Other studies have shown similar links between early cannabis use and psychotic symptoms later on in life, though these studies could not set up a conclusive link. More research may be needed to clarify the connection between substance use and schizophrenia.
Schizophrenic Symptoms Leading To Substance Abuse
Schizophrenia is often linked to problems with the neurotransmitter dopamine. Dopamine is a chemical in the brain that controls reward and motivation. In schizophrenic patients, dopamine reward pathways may work differently.
Problems with reward pathways are also linked to substance abuse and addiction.
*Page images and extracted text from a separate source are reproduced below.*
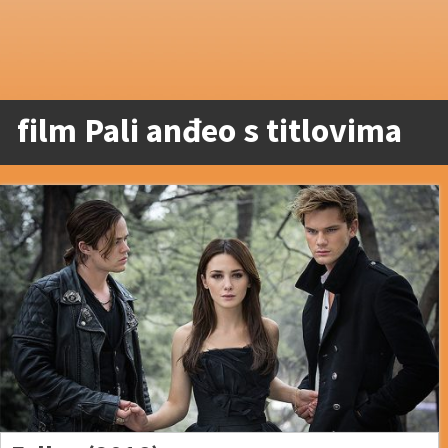
film Pali anđeo s titlovima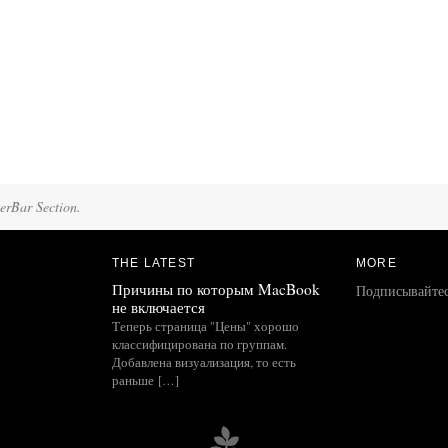
terBar Section.
THE LATEST
MORE
Причины по которым MacBook
Подписывайте
не включается
Теперь страница "Цены" хорошо
классифицирована по группам.
Добавлена визуализация, то есть
раньше […]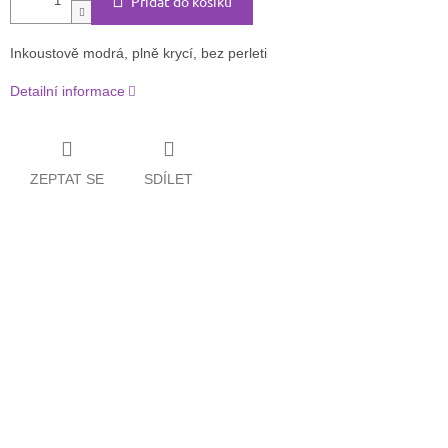
Přidat do košíku
Inkoustově modrá, plně krycí, bez perleti
Detailní informace
ZEPTAT SE
SDÍLET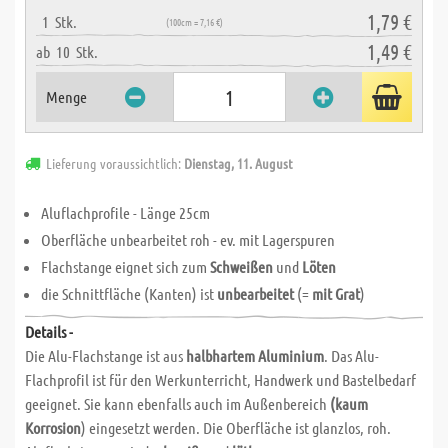
1,79 €
1
Stk.
(100cm = 7,16 €)
1,49 €
ab
10
Stk.
Menge
Lieferung voraussichtlich:
Dienstag, 11. August
Aluflachprofile - Länge 25cm
Oberfläche unbearbeitet roh - ev. mit Lagerspuren
Flachstange eignet sich zum
Schweißen
und
Löten
die Schnittfläche (Kanten) ist
unbearbeitet
(=
mit Grat
)
Details -
Die Alu-Flachstange ist aus
halbhartem Aluminium
. Das Alu-
Flachprofil ist für den Werkunterricht, Handwerk und Bastelbedarf
geeignet. Sie kann ebenfalls auch im Außenbereich
(kaum
Korrosion
) eingesetzt werden. Die Oberfläche ist glanzlos, roh.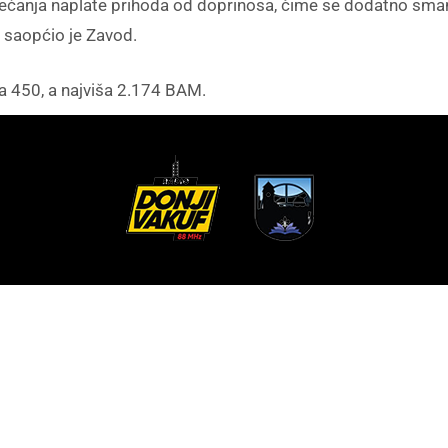
ovećanja naplate prihoda od doprinosa, čime se dodatno sma
a, saopćio je Zavod.
a 450, a najviša 2.174 BAM.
A person with schizophrenia may be at higher risk for substance abuse and addiction, as the reward pathways affected by dopamine may also change how they process and react to drugs.
Treatment Options For Comorbid Schizophrenia & Addiction
Co-occurring mental disorders can be difficult to treat. Comorbid schizophrenic patients may be less likely to stick with long-term treatment programs compared to patients without comorbidity.
Conventional antipsychotic medications can be effective in treating forms of schizophrenia. However, they may be much less effective in treating comorbid schizophrenia and drug addiction.
There is evidence that atypical antipsychotic medications can be effective against this set of comorbid disorders. Atypical antipsychotics are a newer wave of medications compared to conventional antipsychotics. Examples include clozapine and quetiapine.
There is evidence that therapy is an effective mental health treatment for comorbid schizophrenia and drug addiction. While medications may be less effective for comorbid patients, therapy takes a psychosocial approach to these mental health problems.
Cognitive behavioral therapy (CBT), motivational interviewing (MI), and group therapy can be effective in treating comorbid health conditions.
These approaches may involve learning and practicing skills to manage living with schizophrenia, while learning coping skills that do not involve drugs or alcohol.
Successful therapy can help individuals with schizophrenia live functionally, successfully, and addiction-free.
Find Treatment For Comorbid Schizophrenia & Substance Abuse Today
If you or a loved one lives with schizophrenia, you may feel disconnected from reality. A substance abuse problem may only worsen matters and make you feel like nothing or no one else can help you.
Comorbid mental health disorders can be difficult to live with, but treatment options can help you get on the road to recovery. A dedicated inpatient or outpatient program at a treatment center may involve intensive therapy, interventions, and other methods.
To find the best treatment available to you, talk to your healthcare professional or contact us today.
Schizophrenia & Addiction FAQ
Is There A Link Between Schizophrenia & Heroin Use?
There is little evidence that heroin use can lead to schizophrenia, but people with schizophrenia may use heroin to self-medicate psychotic symptoms.
Can Schizophrenia Co-Occur With Cocaine Addiction?
Those with mental health disorders, including schizophrenia, are significantly more likely to abuse substances like cocaine. Cocaine is also known to aggravate many symptoms of schizophrenia and greatly complicate treatment efforts.
What’s The Difference Between Schizophrenia & Meth-Induced Psychosis?
Meth-induced psychosis is caused by meth abuse, while schizophrenia is a mental health disorder with many possible causes. They may have similar symptoms in many cases, but their root causes are almost always separate from each other.